Il n’est pas si rare de conseiller des chefs d’entreprises mariés sous le régime de la participation aux acquêts. Que ce régime ait été aménagé avec une clause d’exclusion des biens professionnels ou pas, les dernières jurisprudences et l’absence de clarification du législateur avaient détourné les chefs d’entreprises de ce régime qui présente pourtant de grands atouts.
Nul doute que la récente loi du 31 mai 2024 va donner un regain d’’intérêt à ce régime puisqu’elle permet aux époux de décider par convention de maintenir des avantages matrimoniaux dont l’effet ne se verra qu’à la dissolution.
Le mécanisme du régime
Plébiscité par l’Allemagne et la Suède, le régime de la participation aux acquêts a rencontré très peu de succès en France mais il a pu, à une certaine période, être recommandé par la pratique notariale.
En effet, avant l’apparition de plusieurs jurisprudences de la Cour de cassation, ce régime était perçu à tort, comme un excellent compromis pour les entrepreneurs puisqu’il leur était présenté schématiquement comme alliant le meilleur des deux mondes :
Pendant le mariage
Il fonctionne comme une séparation de biens : tous les biens existants au jour du mariage et tous ceux acquis au cours de celui-ci restent la propriété exclusive de leur titulaire. Il n’existe alors pas de masse commune entre époux. Corrélativement, il y a séparation des dettes, chaque époux étant seul chargé du passif personnel antérieur ou postérieur au mariage.
A la dissolution du mariage
Il fonctionnerait comme une communauté légale. Or, ce n’est pas ce que prévoit le Code civil qui dispose, sauf convention contraire, que « chacun des époux a le droit de participer pour moitié en valeur aux acquêts nets constatés dans le patrimoine de l’autre, et mesurés par la double estimation du patrimoine originaire et du patrimoine final » .
Autrement dit, il convient en premier lieu de déterminer la consistance du patrimoine originaire de chaque époux, pour ensuite le comparer au patrimoine final. Ce sera la différence entre les deux qui permettra de connaître l’enrichissement de chaque époux et en conséquence la dette dont l’un est tenu à l’égard de l’autre.
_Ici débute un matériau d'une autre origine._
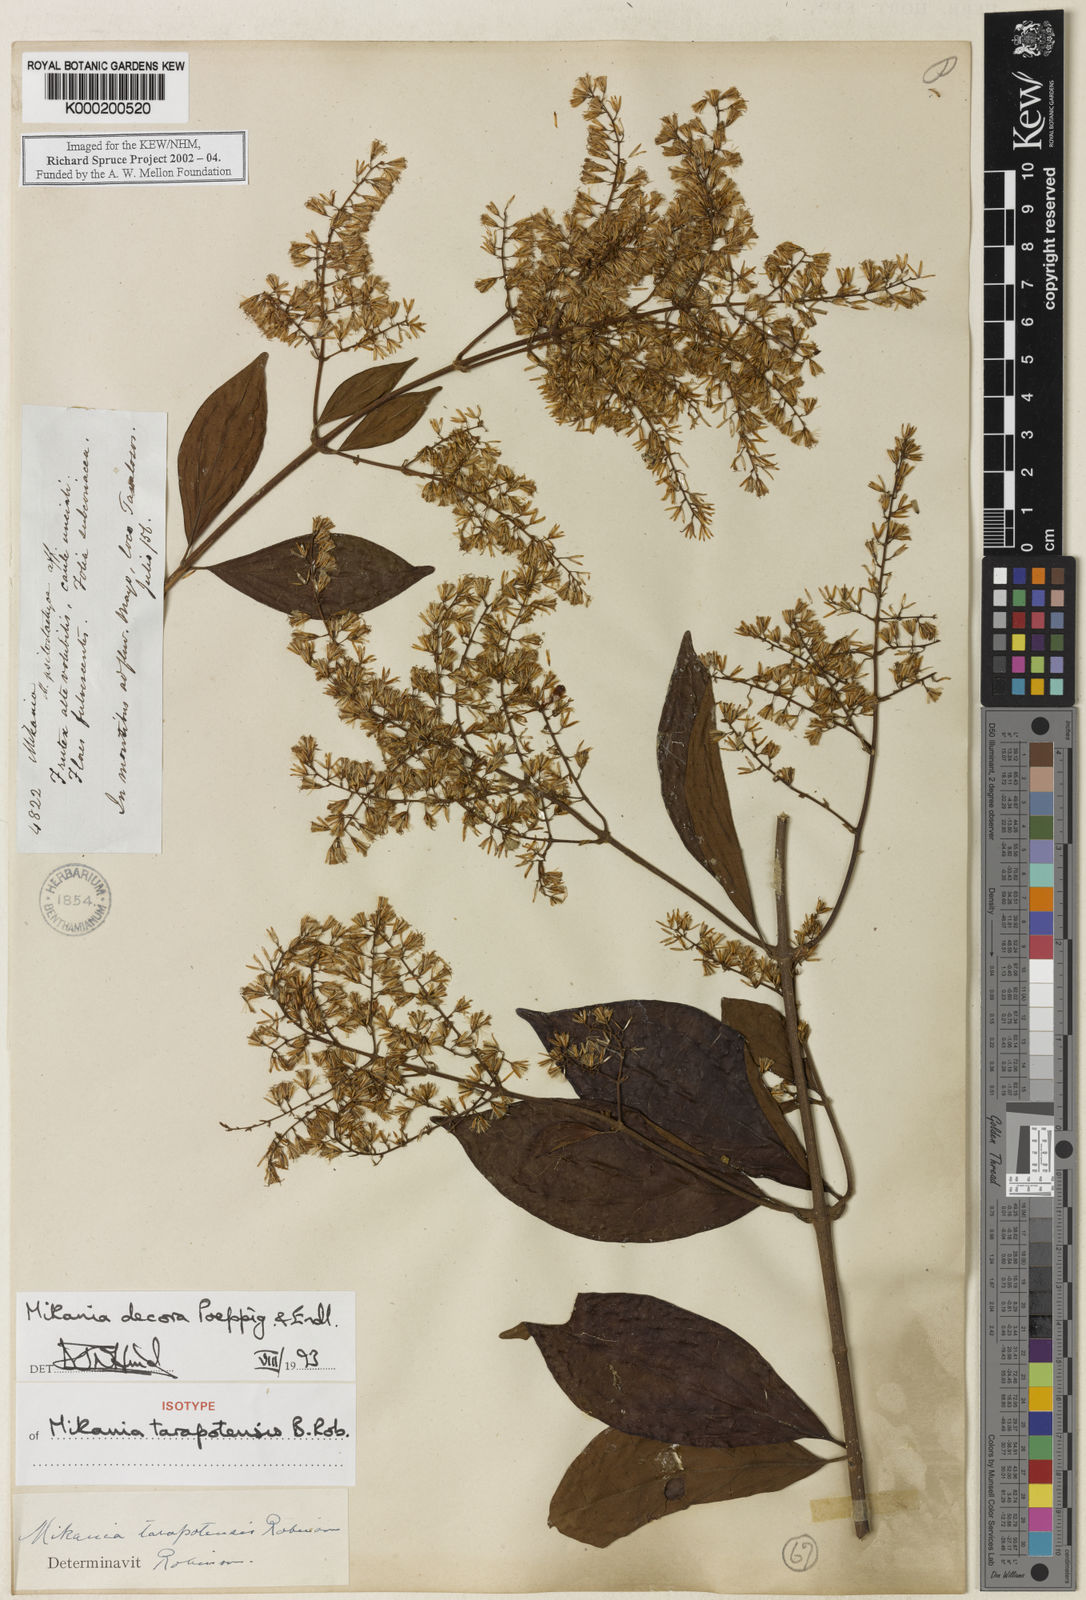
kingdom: Plantae
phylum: Tracheophyta
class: Magnoliopsida
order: Asterales
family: Asteraceae
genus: Mikania
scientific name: Mikania decora
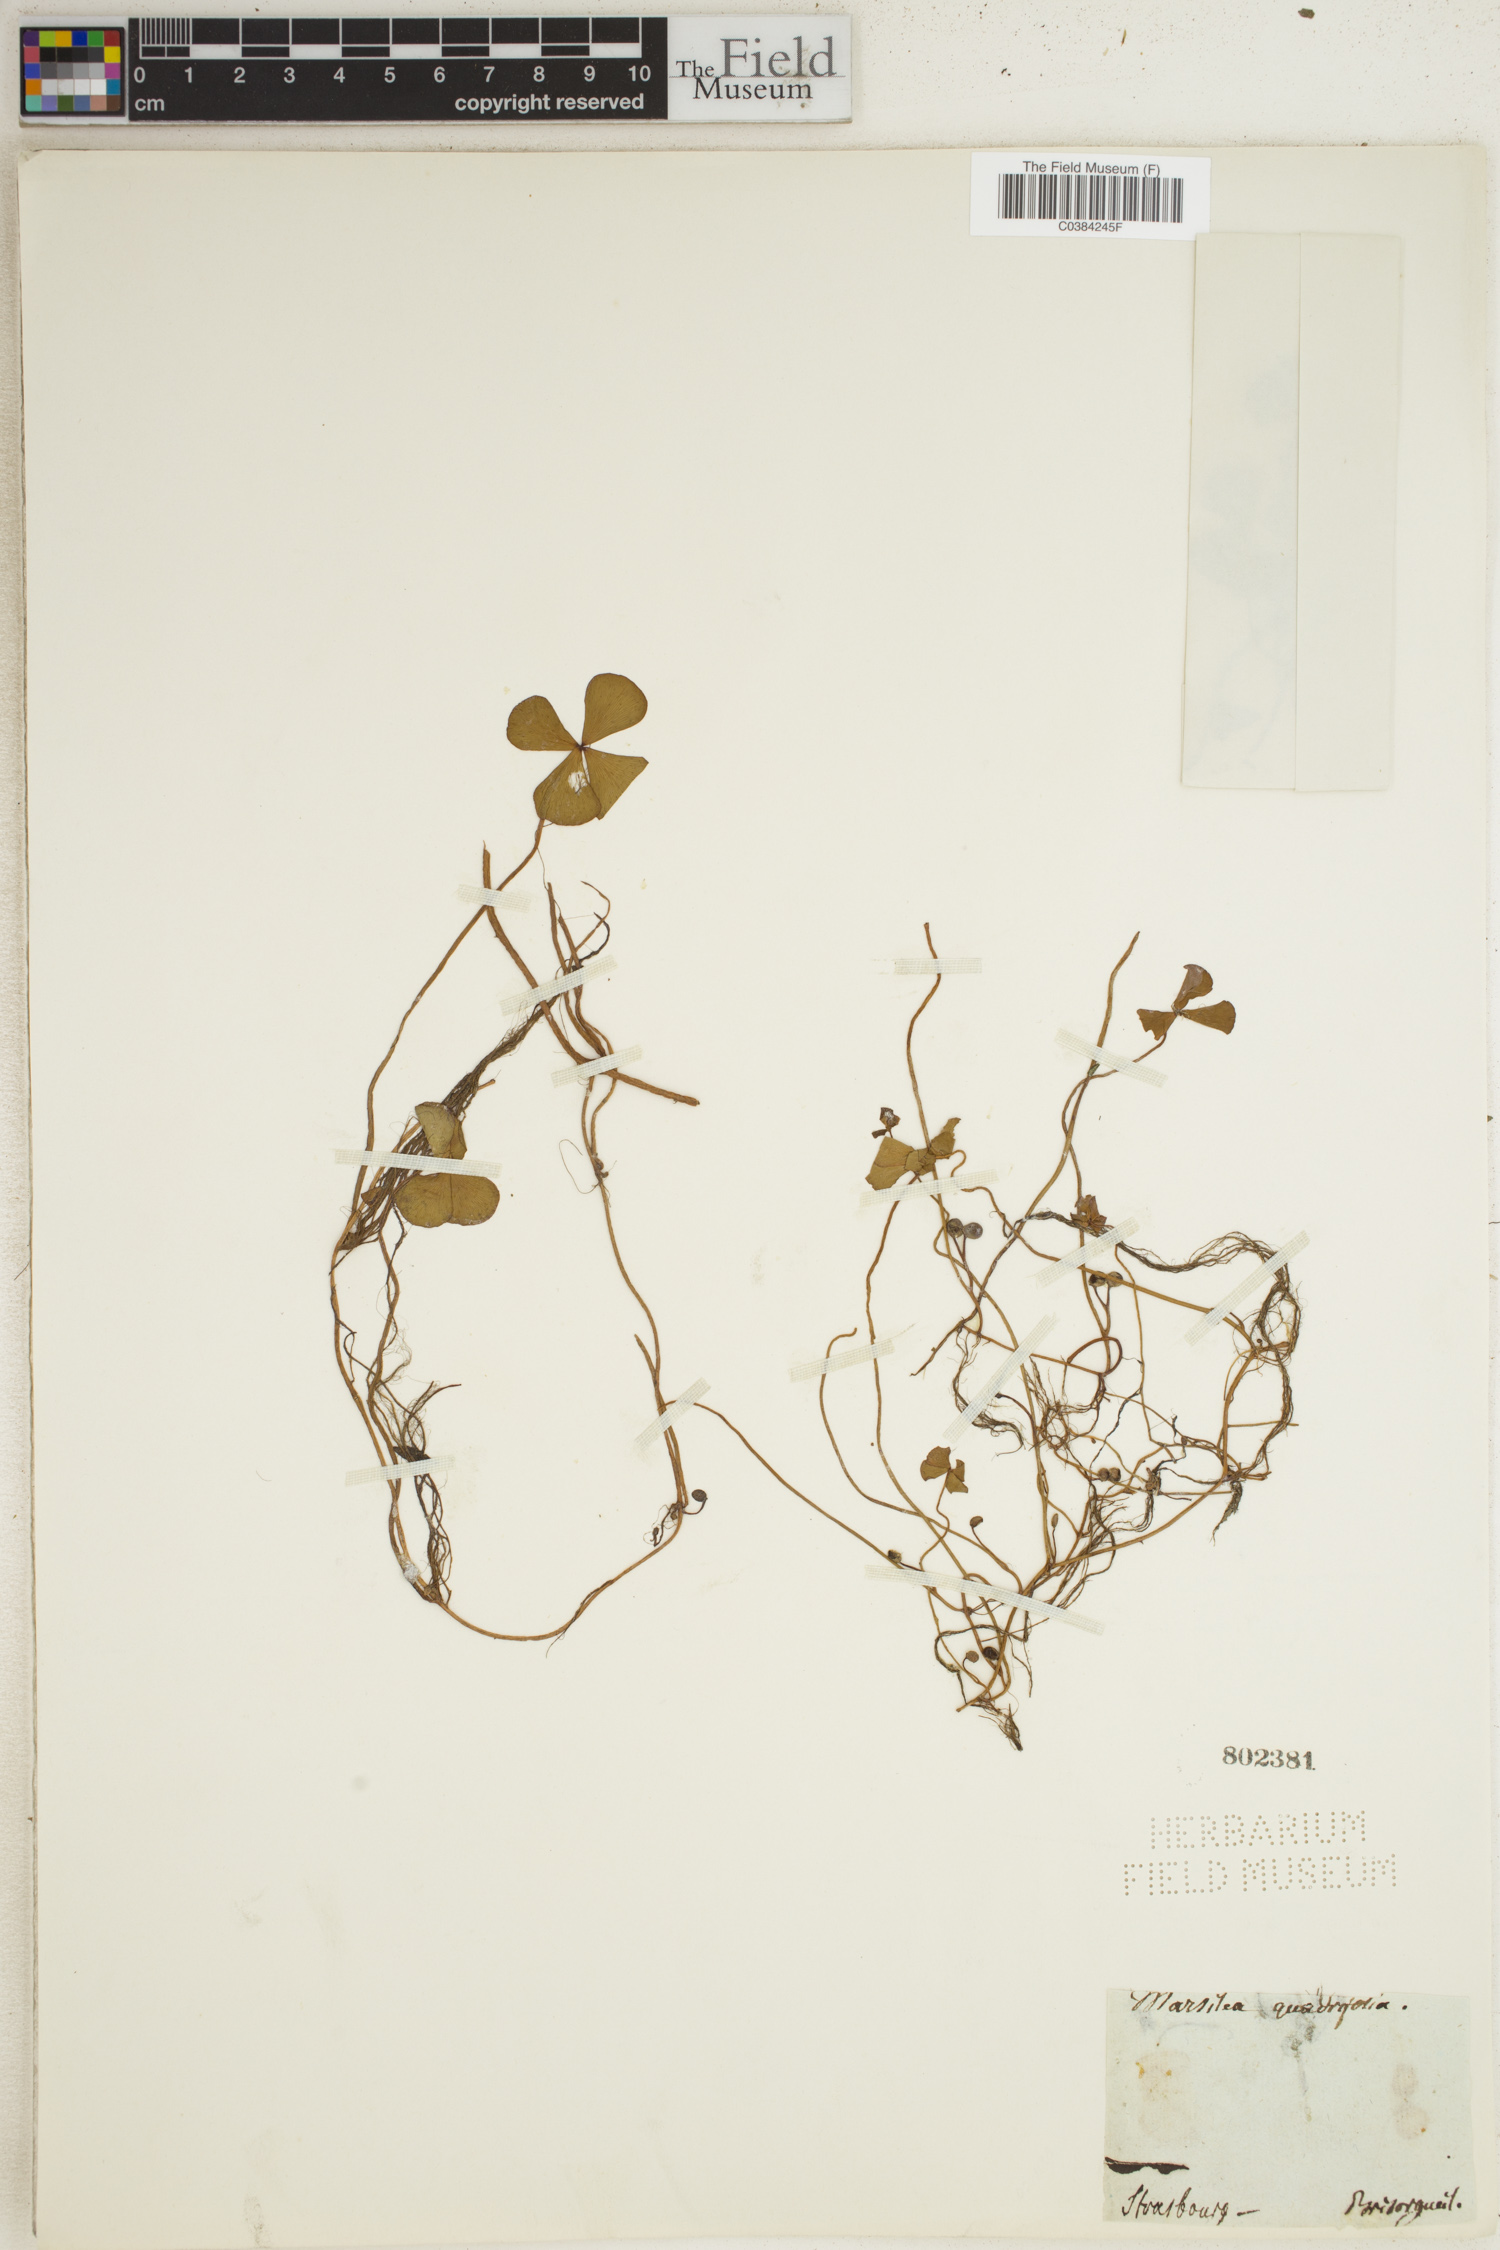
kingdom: Plantae
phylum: Tracheophyta
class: Polypodiopsida
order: Salviniales
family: Marsileaceae
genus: Marsilea
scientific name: Marsilea quadrifolia
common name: Water shamrock
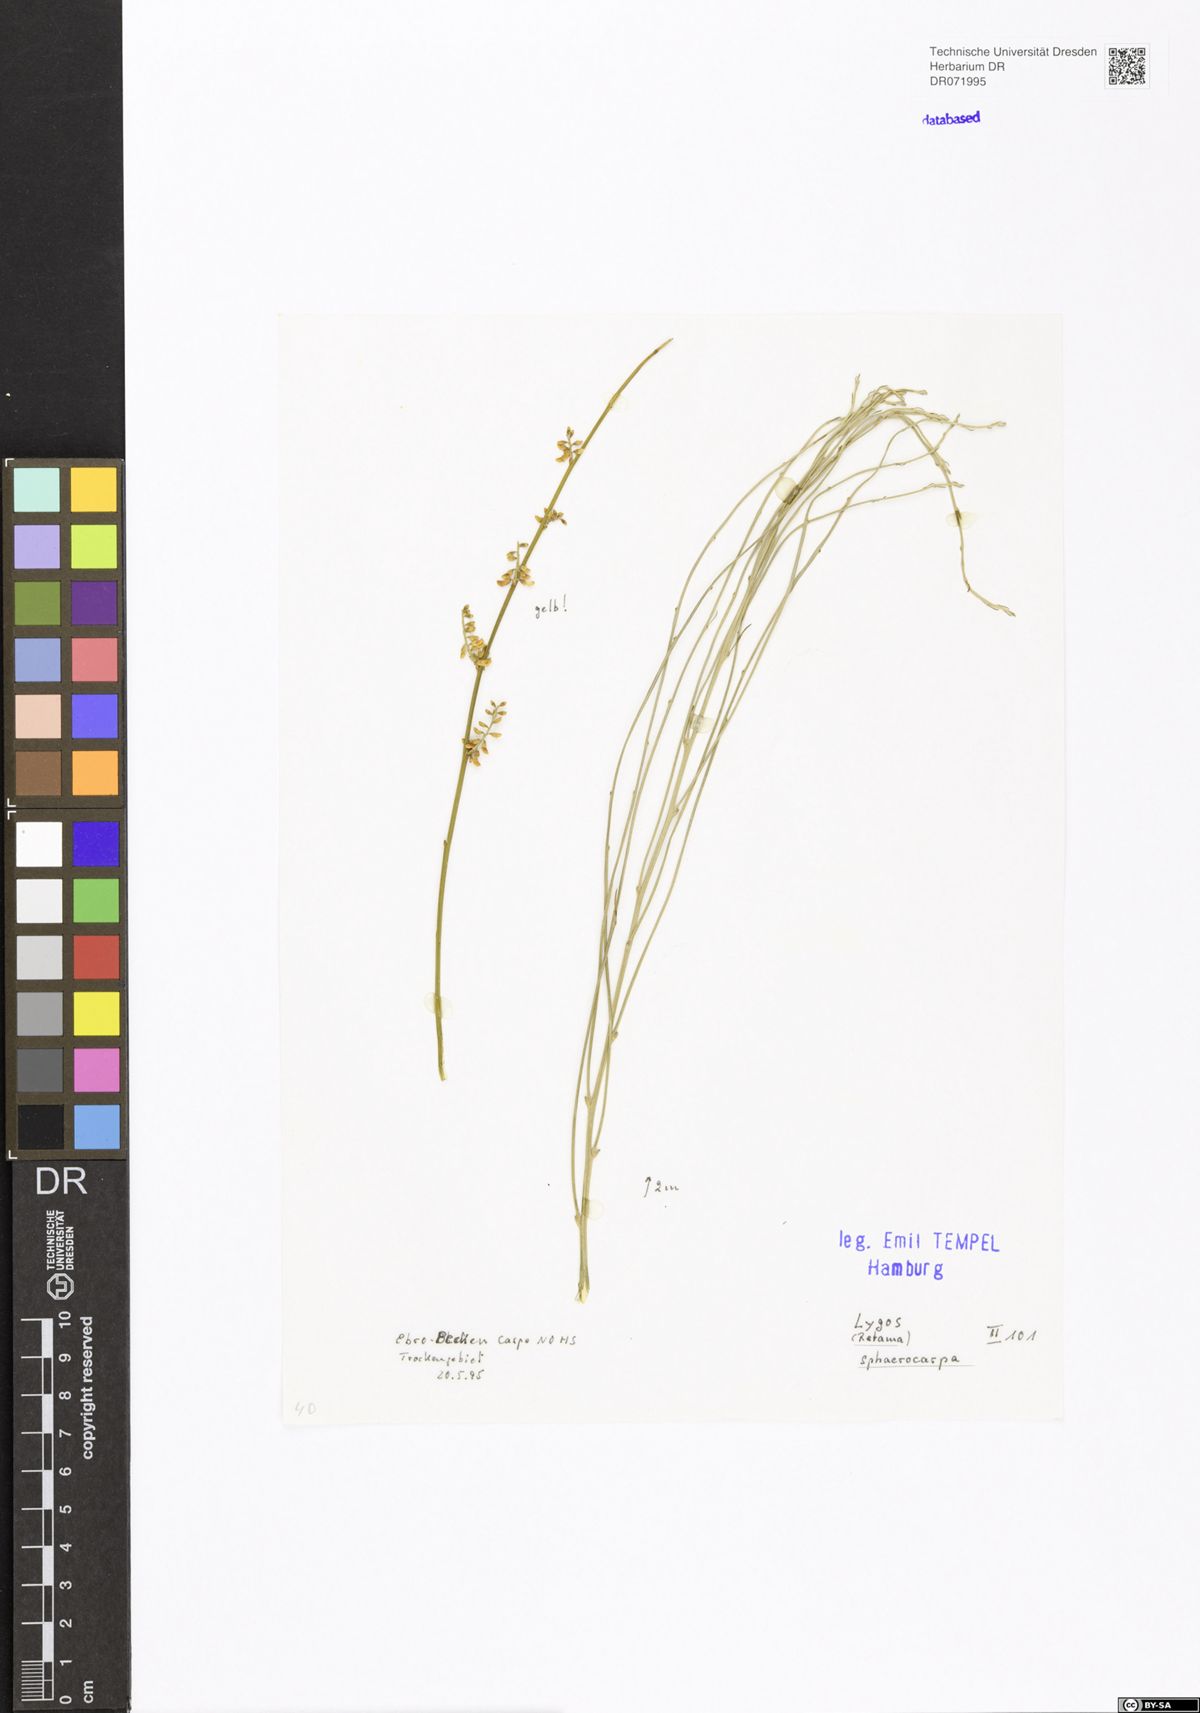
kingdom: Plantae
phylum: Tracheophyta
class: Magnoliopsida
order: Fabales
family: Fabaceae
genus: Retama
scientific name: Retama sphaerocarpa
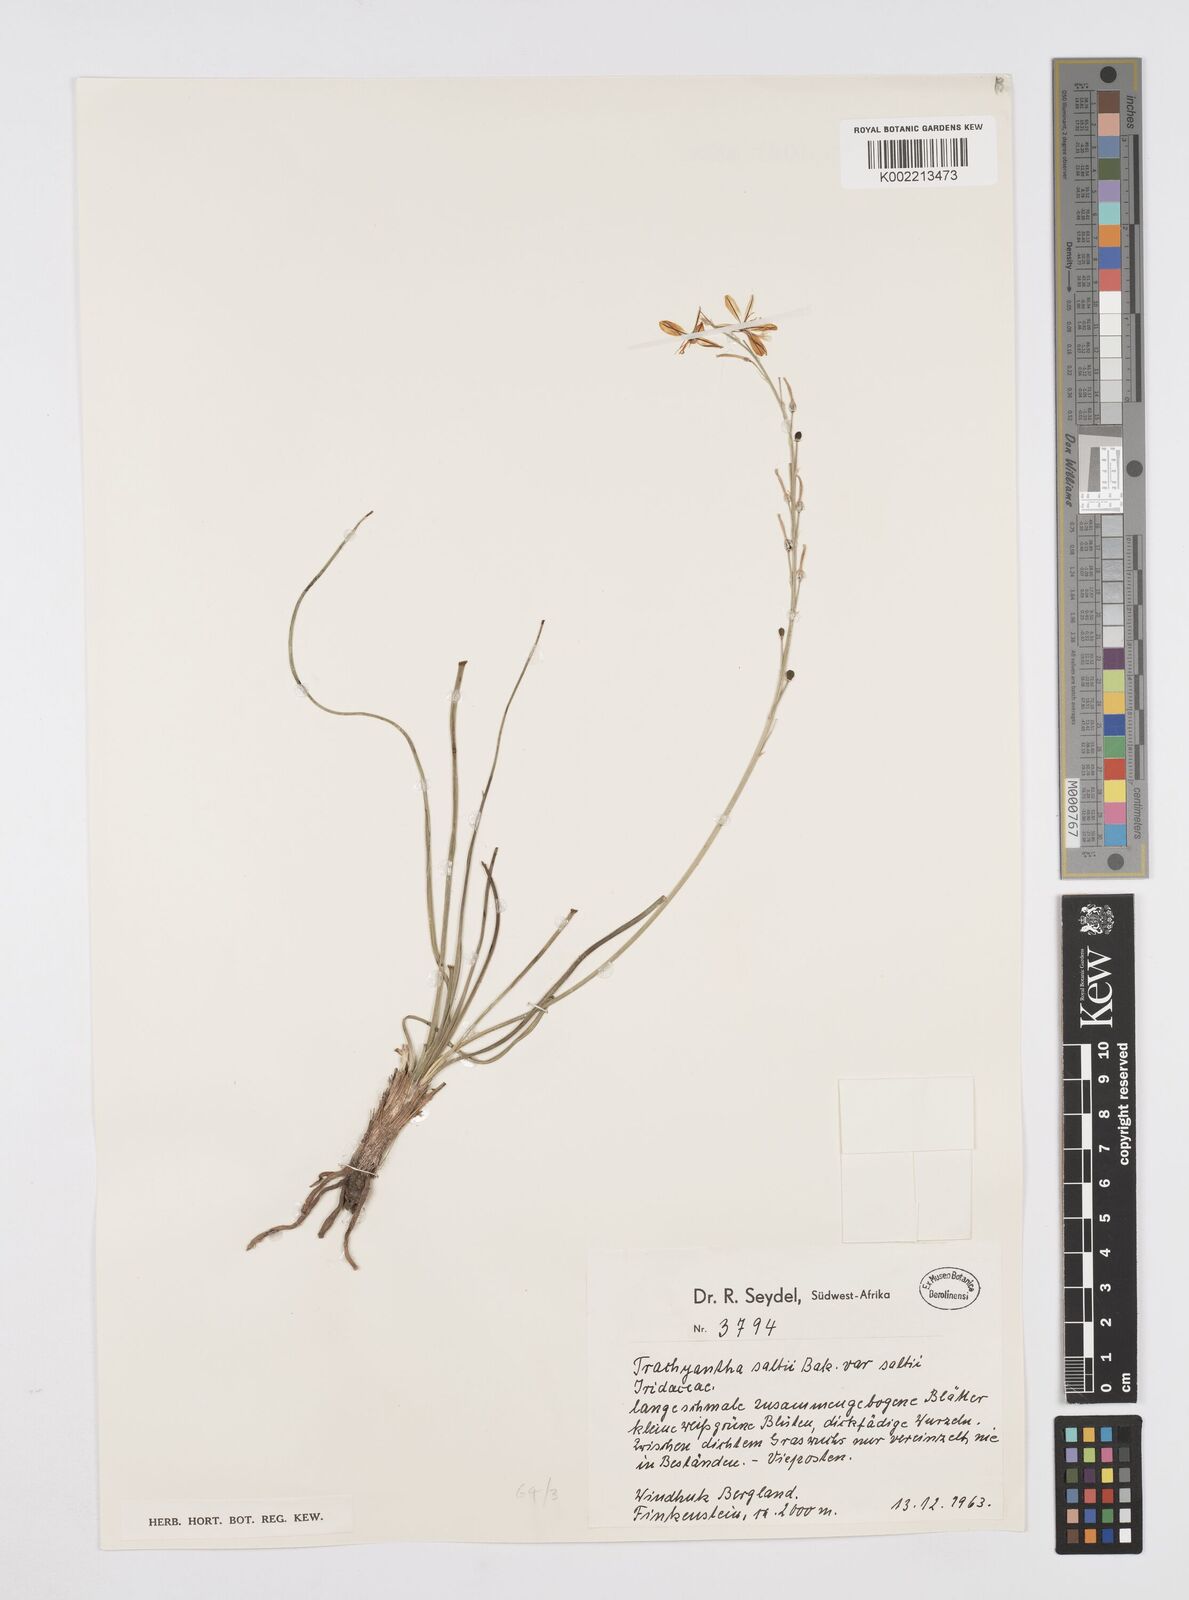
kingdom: Plantae
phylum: Tracheophyta
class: Liliopsida
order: Asparagales
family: Asphodelaceae
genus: Trachyandra
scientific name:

Ce régime séduit donc les entrepreneurs grâce à son fonctionnement très “moderne” : chaque époux garde son patrimoine et le gère de façon très indépendante, mais l’enrichissement profite aux deux. Dans la pratique il est très ardu de calculer cet enrichissement et de dédommager le conjoint qui a valorisé son patrimoine.
Si on comprend aisément comment valoriser chacun des patrimoines à l’origine, cela devient beaucoup plus complexe à la date du divorce ou du décès, surtout si l’autre conjoint a participé ou contribué à un instant de raison à l’enrichissement de l’autre (ou estime l’avoir fait).
Nos convictions
- Depuis la récente loi sur la justice patrimoniale, les chefs d’entreprise doivent à nouveau envisager ce régime matrimonial. Ce régime traduit une forme d’équité et le coût en cas de divorce peut être limité. Il convient toutefois de formaliser explicitement :
- L’exclusion des biens professionnels du calcul de la créance de participation ;
- L’absence de révocation de plein droit de cette clause en cas de divorce.